Work order: In the listing below, reproduce word for word everything from the line containing "Open Admin Tools" down to the line containing "material is topic to alter.", both ends included, and leave the pictures out of your answer.

Stored data entries

* * *

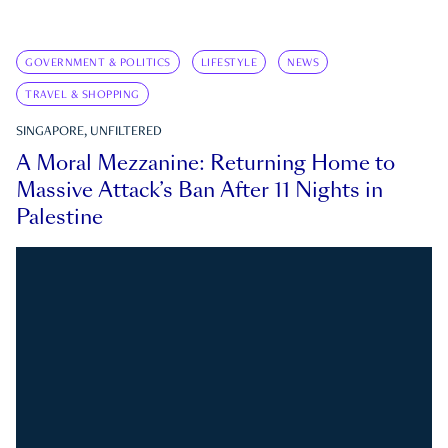
GOVERNMENT & POLITICS
LIFESTYLE
NEWS
TRAVEL & SHOPPING
SINGAPORE, UNFILTERED
A Moral Mezzanine: Returning Home to
Massive Attack’s Ban After 11 Nights in
Palestine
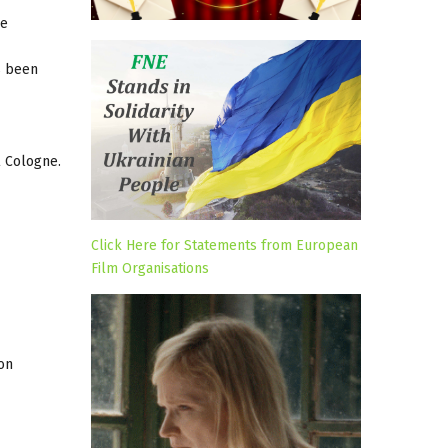
he
s been
l Cologne.
Click Here for Statements from European
Film Organisations
on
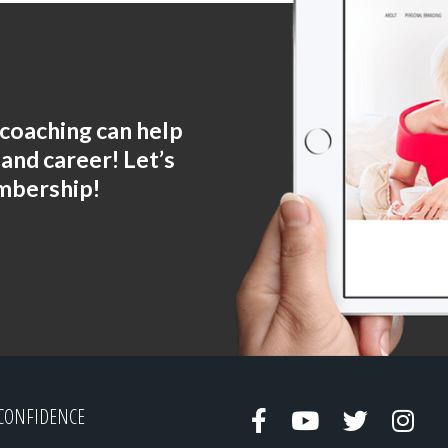
coaching can help
 and career! Let’s
mbership!
CONFIDENCE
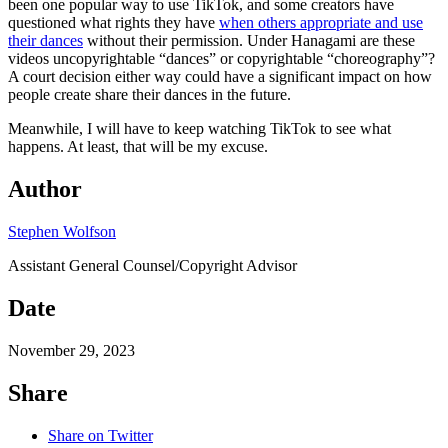
been one popular way to use TikTok, and some creators have
questioned what rights they have
when others appropriate and use
their dances
without their permission. Under Hanagami are these
videos uncopyrightable “dances” or copyrightable “choreography”?
A court decision either way could have a significant impact on how
people create share their dances in the future.
Meanwhile, I will have to keep watching TikTok to see what
happens. At least, that will be my excuse.
Author
Stephen Wolfson
Assistant General Counsel/Copyright Advisor
Date
November 29, 2023
Share
Share on Twitter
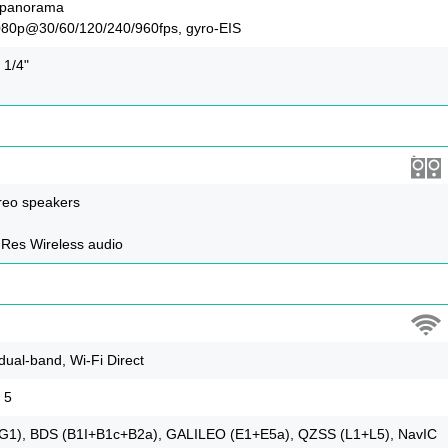
, panorama
080p@30/60/120/240/960fps, gyro-EIS
 1/4"
reo speakers
-Res Wireless audio
 dual-band, Wi-Fi Direct
 5
1), BDS (B1I+B1c+B2a), GALILEO (E1+E5a), QZSS (L1+L5), NavIC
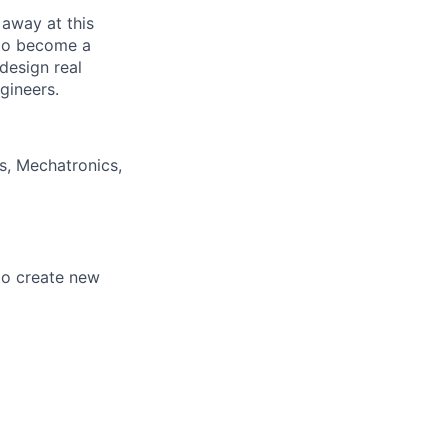
 away at this
 to become a
 design real
gineers.
ys, Mechatronics,
to create new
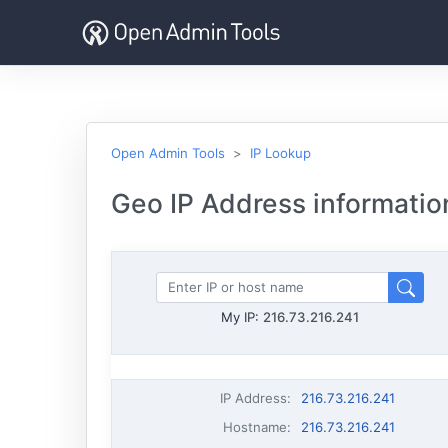
Open Admin Tools
IP Lookup
Geo IP Address informatio
My IP:
216.73.216.241
IP Address
:
216.73.216.241
Hostname
:
216.73.216.241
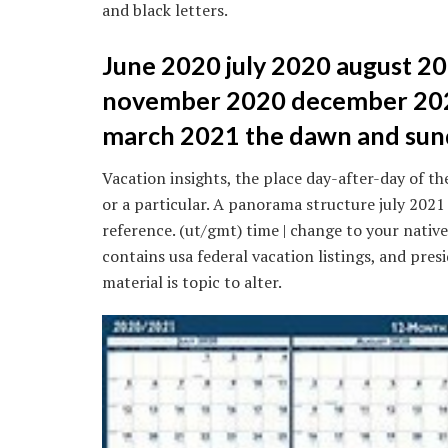
and black letters.
June 2020 july 2020 august 
november 2020 december 202
march 2021 the dawn and sund
Vacation insights, the place day-after-day of the
or a particular. A panorama structure july 202
reference. (ut/gmt) time | change to your nativ
contains usa federal vacation listings, and pre
material is topic to alter.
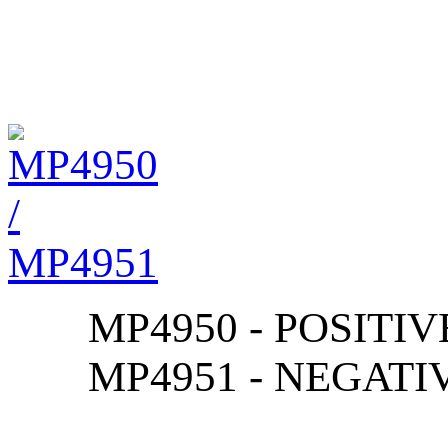
MP4950 - POSITIV
MP4951 - NEGATI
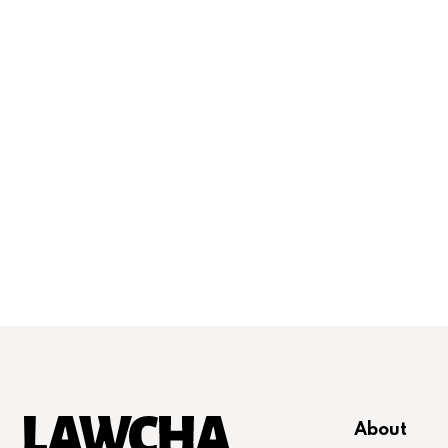
About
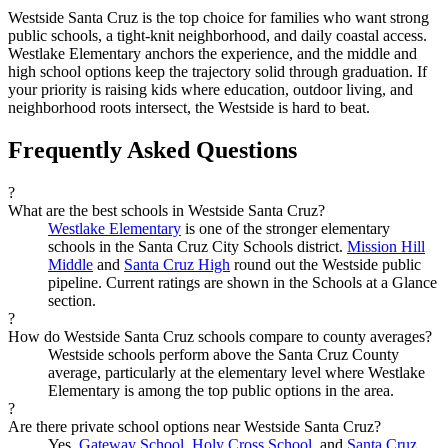
Westside Santa Cruz is the top choice for families who want strong
public schools, a tight-knit neighborhood, and daily coastal access.
Westlake Elementary anchors the experience, and the middle and
high school options keep the trajectory solid through graduation. If
your priority is raising kids where education, outdoor living, and
neighborhood roots intersect, the Westside is hard to beat.
Frequently Asked Questions
?
What are the best schools in Westside Santa Cruz?
Westlake Elementary
is one of the stronger elementary
schools in the Santa Cruz City Schools district.
Mission Hill
Middle
and
Santa Cruz High
round out the Westside public
pipeline. Current ratings are shown in the Schools at a Glance
section.
?
How do Westside Santa Cruz schools compare to county averages?
Westside schools perform above the Santa Cruz County
average, particularly at the elementary level where Westlake
Elementary is among the top public options in the area.
?
Are there private school options near Westside Santa Cruz?
Yes.
Gateway School
,
Holy Cross School
, and
Santa Cruz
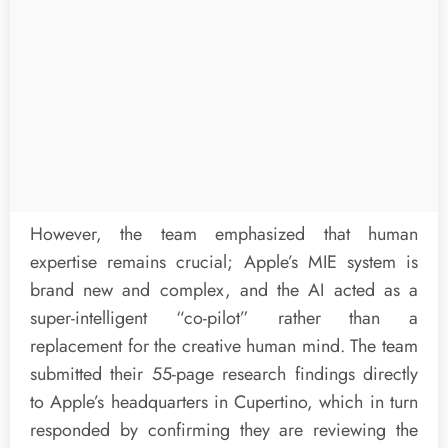
However, the team emphasized that human
expertise remains crucial; Apple’s MIE system is
brand new and complex, and the AI acted as a
super-intelligent “co-pilot” rather than a
replacement for the creative human mind. The team
submitted their 55-page research findings directly
to Apple’s headquarters in Cupertino, which in turn
responded by confirming they are reviewing the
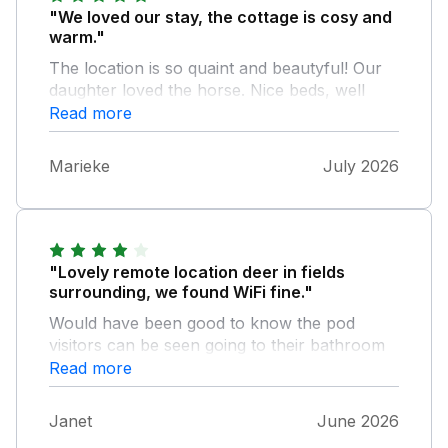
"We loved our stay, the cottage is cosy and
warm."
The location is so quaint and beautyful! Our
daughter loved the horse. Nice beds, well
maintained bathroom with a lovely Rain
Read more
shower. Just keep the drainage clean of hairs
is my advise ;) There is no Washing machine
Marieke
July 2026
so keep that in mind. And the ammenity's like
knifes, plates and such could be a bit more.
We found it to be a bit sparse. We did not
mind the people passing the cottage to go to
the toilet. We simply loved our stay and we'll
"Lovely remote location deer in fields
put the cottage in our favorites, we'd love to
surrounding, we found WiFi fine."
visit again
Would have been good to know the pod
visitors can be seen going to their bathroom
shower but loved the remoteness and
Read more
surrounding area
Janet
June 2026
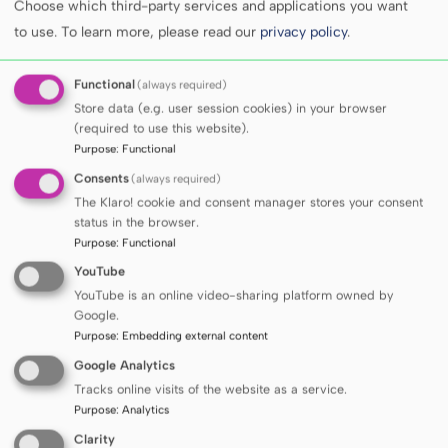
Choose which third-party services and applications you want
to use.
To learn more, please read our
privacy policy
.
Functional
(always required)
Store data (e.g. user session cookies) in your browser
(required to use this website).
Purpose
:
Functional
Consents
(always required)
The Klaro! cookie and consent manager stores your consent
status in the browser.
Purpose
:
Functional
Gas chromatograph (Bruker 456) coupled to an
YouTube
electron capture detector (ECD)
YouTube is an online video-sharing platform owned by
Google.
Purpose
:
Embedding external content
Google Analytics
Tracks online visits of the website as a service.
Purpose
:
Analytics
Clarity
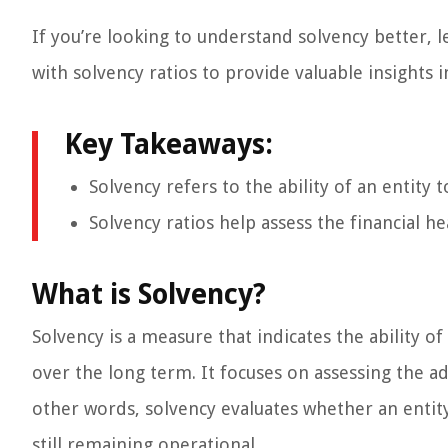
If you’re looking to understand solvency better, l
with solvency ratios to provide valuable insights i
Key Takeaways:
Solvency refers to the ability of an entity 
Solvency ratios help assess the financial he
What is Solvency?
Solvency is a measure that indicates the ability of
over the long term. It focuses on assessing the ade
other words, solvency evaluates whether an entit
still remaining operational.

* * *

Response:
Open Admin Tools
IP Lookup
Geo IP Address informatio
My IP:
216.73.216.241
IP Address
:
216.73.216.241
Hostname
:
216.73.216.241
and black letters.
June 2020 july 2020 august 
november 2020 december 202
march 2021 the dawn and sund
Vacation insights, the place day-after-day of the
or a particular. A panorama structure july 202
reference. (ut/gmt) time | change to your nativ
contains usa federal vacation listings, and pre
material is topic to alter.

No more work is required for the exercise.